▶ **Instruction**: Output all of the entries exactly as written.

▶ **Page-level text extractions**:
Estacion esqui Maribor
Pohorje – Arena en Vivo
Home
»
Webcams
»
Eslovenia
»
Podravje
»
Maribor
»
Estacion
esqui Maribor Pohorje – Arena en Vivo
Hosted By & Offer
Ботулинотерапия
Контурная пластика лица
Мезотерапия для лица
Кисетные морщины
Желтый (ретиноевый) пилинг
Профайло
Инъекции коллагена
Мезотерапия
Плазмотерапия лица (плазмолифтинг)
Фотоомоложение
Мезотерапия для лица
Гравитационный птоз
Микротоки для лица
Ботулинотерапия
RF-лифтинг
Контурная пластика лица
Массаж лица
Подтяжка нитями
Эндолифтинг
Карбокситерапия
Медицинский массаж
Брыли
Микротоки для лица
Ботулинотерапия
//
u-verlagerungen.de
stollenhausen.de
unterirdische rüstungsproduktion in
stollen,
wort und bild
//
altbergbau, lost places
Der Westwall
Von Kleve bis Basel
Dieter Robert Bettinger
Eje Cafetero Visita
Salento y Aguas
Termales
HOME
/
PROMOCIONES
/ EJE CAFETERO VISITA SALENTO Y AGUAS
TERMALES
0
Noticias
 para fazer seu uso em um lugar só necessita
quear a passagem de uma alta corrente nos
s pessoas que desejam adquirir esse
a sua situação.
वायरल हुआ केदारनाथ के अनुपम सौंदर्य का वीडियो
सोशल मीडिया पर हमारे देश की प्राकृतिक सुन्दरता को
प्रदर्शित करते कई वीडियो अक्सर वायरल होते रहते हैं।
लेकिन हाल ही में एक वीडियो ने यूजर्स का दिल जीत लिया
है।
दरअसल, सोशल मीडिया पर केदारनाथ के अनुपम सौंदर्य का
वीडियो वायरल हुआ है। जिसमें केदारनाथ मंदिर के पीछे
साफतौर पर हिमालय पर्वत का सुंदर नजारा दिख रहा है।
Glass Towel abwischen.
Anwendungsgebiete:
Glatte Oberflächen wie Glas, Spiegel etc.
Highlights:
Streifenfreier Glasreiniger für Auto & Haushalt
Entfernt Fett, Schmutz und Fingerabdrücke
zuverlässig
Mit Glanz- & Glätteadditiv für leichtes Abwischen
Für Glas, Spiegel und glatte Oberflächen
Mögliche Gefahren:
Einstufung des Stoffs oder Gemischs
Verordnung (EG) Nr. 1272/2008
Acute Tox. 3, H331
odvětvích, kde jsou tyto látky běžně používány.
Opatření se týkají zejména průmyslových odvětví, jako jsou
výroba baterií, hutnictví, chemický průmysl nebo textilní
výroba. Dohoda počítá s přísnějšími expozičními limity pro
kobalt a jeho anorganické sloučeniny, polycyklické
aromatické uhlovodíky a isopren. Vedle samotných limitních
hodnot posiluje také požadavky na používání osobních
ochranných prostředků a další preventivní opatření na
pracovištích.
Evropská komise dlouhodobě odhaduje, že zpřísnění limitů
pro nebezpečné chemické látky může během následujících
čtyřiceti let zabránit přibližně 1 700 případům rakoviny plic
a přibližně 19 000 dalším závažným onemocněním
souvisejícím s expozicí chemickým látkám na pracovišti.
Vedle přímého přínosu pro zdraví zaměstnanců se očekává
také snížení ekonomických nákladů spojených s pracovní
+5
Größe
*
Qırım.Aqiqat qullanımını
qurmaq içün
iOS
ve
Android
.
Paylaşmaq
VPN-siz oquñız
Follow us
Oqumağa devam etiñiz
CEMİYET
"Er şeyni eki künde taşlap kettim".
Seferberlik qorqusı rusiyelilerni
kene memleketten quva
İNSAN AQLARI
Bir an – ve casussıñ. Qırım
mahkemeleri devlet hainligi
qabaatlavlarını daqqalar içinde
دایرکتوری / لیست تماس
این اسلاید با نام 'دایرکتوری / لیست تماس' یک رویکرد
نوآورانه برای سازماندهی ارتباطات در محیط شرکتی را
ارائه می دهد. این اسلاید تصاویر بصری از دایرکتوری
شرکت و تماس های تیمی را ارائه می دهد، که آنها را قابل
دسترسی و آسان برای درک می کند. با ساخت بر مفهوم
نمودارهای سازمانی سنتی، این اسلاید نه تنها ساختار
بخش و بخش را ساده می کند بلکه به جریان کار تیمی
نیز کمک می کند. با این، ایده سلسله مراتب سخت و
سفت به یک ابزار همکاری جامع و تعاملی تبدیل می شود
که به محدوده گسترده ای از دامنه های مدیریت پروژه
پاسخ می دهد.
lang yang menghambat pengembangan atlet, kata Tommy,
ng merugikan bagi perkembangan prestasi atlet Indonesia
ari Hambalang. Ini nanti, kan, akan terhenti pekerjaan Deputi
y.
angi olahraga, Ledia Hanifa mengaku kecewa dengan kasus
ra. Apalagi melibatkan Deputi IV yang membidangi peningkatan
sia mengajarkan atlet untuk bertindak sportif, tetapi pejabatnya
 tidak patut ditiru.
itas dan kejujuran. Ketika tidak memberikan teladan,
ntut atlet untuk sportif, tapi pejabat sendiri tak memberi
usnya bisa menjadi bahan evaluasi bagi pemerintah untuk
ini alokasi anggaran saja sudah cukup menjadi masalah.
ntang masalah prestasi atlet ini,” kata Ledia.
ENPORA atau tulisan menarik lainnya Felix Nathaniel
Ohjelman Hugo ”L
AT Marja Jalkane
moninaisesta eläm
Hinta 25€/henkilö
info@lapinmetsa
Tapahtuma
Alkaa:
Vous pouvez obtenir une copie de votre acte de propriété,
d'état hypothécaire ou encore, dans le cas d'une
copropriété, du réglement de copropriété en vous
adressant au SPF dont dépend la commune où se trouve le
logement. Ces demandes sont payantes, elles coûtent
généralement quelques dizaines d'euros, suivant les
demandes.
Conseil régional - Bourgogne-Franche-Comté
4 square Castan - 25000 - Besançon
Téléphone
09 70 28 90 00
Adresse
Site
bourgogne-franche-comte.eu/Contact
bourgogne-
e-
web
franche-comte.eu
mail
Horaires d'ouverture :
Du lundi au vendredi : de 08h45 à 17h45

▶ **Answer to this task**:
Estacion esqui Maribor
Pohorje – Arena en Vivo
Home
»
Webcams
»
Eslovenia
»
Podravje
»
Maribor
»
Estacion
esqui Maribor Pohorje – Arena en Vivo
Hosted By & Offer
Ботулинотерапия
Контурная пластика лица
Мезотерапия для лица
Кисетные морщины
Желтый (ретиноевый) пилинг
Профайло
Инъекции коллагена
Мезотерапия
Плазмотерапия лица (плазмолифтинг)
Фотоомоложение
Мезотерапия для лица
Гравитационный птоз
Микротоки для лица
Ботулинотерапия
RF-лифтинг
Контурная пластика лица
Массаж лица
Подтяжка нитями
Эндолифтинг
Карбокситерапия
Медицинский массаж
Брыли
Микротоки для лица
Ботулинотерапия
//
u-verlagerungen.de
stollenhausen.de
unterirdische rüstungsproduktion in
stollen,
wort und bild
//
altbergbau, lost places
Der Westwall
Von Kleve bis Basel
Dieter Robert Bettinger
Eje Cafetero Visita
Salento y Aguas
Termales
HOME
/
PROMOCIONES
/ EJE CAFETERO VISITA SALENTO Y AGUAS
TERMALES
0
Noticias
 para fazer seu uso em um lugar só necessita
quear a passagem de uma alta corrente nos
s pessoas que desejam adquirir esse
a sua situação.
वायरल हुआ केदारनाथ के अनुपम सौंदर्य का वीडियो
सोशल मीडिया पर हमारे देश की प्राकृतिक सुन्दरता को
प्रदर्शित करते कई वीडियो अक्सर वायरल होते रहते हैं।
लेकिन हाल ही में एक वीडियो ने यूजर्स का दिल जीत लिया
है।
दरअसल, सोशल मीडिया पर केदारनाथ के अनुपम सौंदर्य का
वीडियो वायरल हुआ है। जिसमें केदारनाथ मंदिर के पीछे
साफतौर पर हिमालय पर्वत का सुंदर नजारा दिख रहा है।
Glass Towel abwischen.
Anwendungsgebiete:
Glatte Oberflächen wie Glas, Spiegel etc.
Highlights:
Streifenfreier Glasreiniger für Auto & Haushalt
Entfernt Fett, Schmutz und Fingerabdrücke
zuverlässig
Mit Glanz- & Glätteadditiv für leichtes Abwischen
Für Glas, Spiegel und glatte Oberflächen
Mögliche Gefahren:
Einstufung des Stoffs oder Gemischs
Verordnung (EG) Nr. 1272/2008
Acute Tox. 3, H331
odvětvích, kde jsou tyto látky běžně používány.
Opatření se týkají zejména průmyslových odvětví, jako jsou
výroba baterií, hutnictví, chemický průmysl nebo textilní
výroba. Dohoda počítá s přísnějšími expozičními limity pro
kobalt a jeho anorganické sloučeniny, polycyklické
aromatické uhlovodíky a isopren. Vedle samotných limitních
hodnot posiluje také požadavky na používání osobních
ochranných prostředků a další preventivní opatření na
pracovištích.
Evropská komise dlouhodobě odhaduje, že zpřísnění limitů
pro nebezpečné chemické látky může během následujících
čtyřiceti let zabránit přibližně 1 700 případům rakoviny plic
a přibližně 19 000 dalším závažným onemocněním
souvisejícím s expozicí chemickým látkám na pracovišti.
Vedle přímého přínosu pro zdraví zaměstnanců se očekává
také snížení ekonomických nákladů spojených s pracovní
+5
Größe
*
Qırım.Aqiqat qullanımını
qurmaq içün
iOS
ve
Android
.
Paylaşmaq
VPN-siz oquñız
Follow us
Oqumağa devam etiñiz
CEMİYET
"Er şeyni eki künde taşlap kettim".
Seferberlik qorqusı rusiyelilerni
kene memleketten quva
İNSAN AQLARI
Bir an – ve casussıñ. Qırım
mahkemeleri devlet hainligi
qabaatlavlarını daqqalar içinde
دایرکتوری / لیست تماس
این اسلاید با نام 'دایرکتوری / لیست تماس' یک رویکرد
نوآورانه برای سازماندهی ارتباطات در محیط شرکتی را
ارائه می دهد. این اسلاید تصاویر بصری از دایرکتوری
شرکت و تماس های تیمی را ارائه می دهد، که آنها را قابل
دسترسی و آسان برای درک می کند. با ساخت بر مفهوم
نمودارهای سازمانی سنتی، این اسلاید نه تنها ساختار
بخش و بخش را ساده می کند بلکه به جریان کار تیمی
نیز کمک می کند. با این، ایده سلسله مراتب سخت و
سفت به یک ابزار همکاری جامع و تعاملی تبدیل می شود
که به محدوده گسترده ای از دامنه های مدیریت پروژه
پاسخ می دهد.
lang yang menghambat pengembangan atlet, kata Tommy,
ng merugikan bagi perkembangan prestasi atlet Indonesia
ari Hambalang. Ini nanti, kan, akan terhenti pekerjaan Deputi
y.
angi olahraga, Ledia Hanifa mengaku kecewa dengan kasus
ra. Apalagi melibatkan Deputi IV yang membidangi peningkatan
sia mengajarkan atlet untuk bertindak sportif, tetapi pejabatnya
 tidak patut ditiru.
itas dan kejujuran. Ketika tidak memberikan teladan,
ntut atlet untuk sportif, tapi pejabat sendiri tak memberi
usnya bisa menjadi bahan evaluasi bagi pemerintah untuk
ini alokasi anggaran saja sudah cukup menjadi masalah.
ntang masalah prestasi atlet ini,” kata Ledia.
ENPORA atau tulisan menarik lainnya Felix Nathaniel
Ohjelman Hugo ”L
AT Marja Jalkane
moninaisesta eläm
Hinta 25€/henkilö
info@lapinmetsa
Tapahtuma
Alkaa:
Vous pouvez obtenir une copie de votre acte de propriété,
d'état hypothécaire ou encore, dans le cas d'une
copropriété, du réglement de copropriété en vous
adressant au SPF dont dépend la commune où se trouve le
logement. Ces demandes sont payantes, elles coûtent
généralement quelques dizaines d'euros, suivant les
demandes.
Conseil régional - Bourgogne-Franche-Comté
4 square Castan - 25000 - Besançon
Téléphone
09 70 28 90 00
Adresse
Site
bourgogne-franche-comte.eu/Contact
bourgogne-
e-
web
franche-comte.eu
mail
Horaires d'ouverture :
Du lundi au vendredi : de 08h45 à 17h45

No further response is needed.